St. Jude Children's Research Hospital
Project Term: February 1, 2023 - January 31, 2024
A key feature of the MPNs is aberrant megakaryopoiesis, including increased numbers of platelet-producing megakaryocytes in essential thrombocythemia and atypical megakaryocytes that drive fibrosis in myelofibrosis (MF). Recent studies have found that increased activity of the chromosome 21 kinase DYRK1A, which is a feature of the MPNs, enhances megakaryocyte growth while its loss suppresses their expansion. This effect appears to be mediated, at least in part, by DYRK1A’s control of NFAT2 phosphorylation and subcellular localization. The goals of this research are to determine whether DYRK1A is a therapeutic target in chronic phase MPNs and to define the contributions of NFAT2 phosphorylation to the disease.
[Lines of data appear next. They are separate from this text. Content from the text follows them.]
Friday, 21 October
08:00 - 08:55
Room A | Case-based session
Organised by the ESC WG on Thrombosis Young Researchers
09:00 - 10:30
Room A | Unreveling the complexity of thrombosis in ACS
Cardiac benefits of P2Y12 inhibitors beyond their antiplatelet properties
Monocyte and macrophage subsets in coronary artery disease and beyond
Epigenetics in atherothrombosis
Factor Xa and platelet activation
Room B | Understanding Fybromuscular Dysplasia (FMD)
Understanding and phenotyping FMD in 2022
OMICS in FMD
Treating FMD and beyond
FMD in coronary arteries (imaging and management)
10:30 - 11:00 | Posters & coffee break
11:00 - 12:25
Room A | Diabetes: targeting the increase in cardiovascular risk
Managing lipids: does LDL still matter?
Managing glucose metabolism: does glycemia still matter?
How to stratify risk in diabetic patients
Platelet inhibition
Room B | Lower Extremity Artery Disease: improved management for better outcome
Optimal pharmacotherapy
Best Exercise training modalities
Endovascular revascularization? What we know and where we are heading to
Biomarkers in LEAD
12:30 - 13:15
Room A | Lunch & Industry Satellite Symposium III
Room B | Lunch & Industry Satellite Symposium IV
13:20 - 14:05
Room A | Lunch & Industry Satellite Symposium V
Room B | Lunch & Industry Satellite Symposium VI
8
A defining feature of myelofibrosis (MF) is the accumulation of atypical megakaryocytes, the cells that give rise to platelets. Megakaryocytes contribute to bone marrow fibrosis and other features of the disease by releasing factors that remodel the bone marrow and negatively affect the growth of healthy blood cells. In this project, Drs. Crispino and Tefferi are collaborating to better understand the factors that cause the abnormal development of megakaryocytes in MF. They recently discovered that a gene named DYRK1A enhances megakaryocyte growth while its loss suppresses their expansion. They further found that a protein named NFAT2, which regulates the growth of megakaryocytes, is modified by DYRK1A, and they predict that this change directly promotes aberrant maturation. Their aims are to determine whether DYRK1A is a therapeutic target in chronic phase MPNs and to investigate the contribution of NFAT2 phosphorylation to the disease. Their overarching goal is to leverage these new insights into the development of agents that target aberrant megakaryocytes in MF.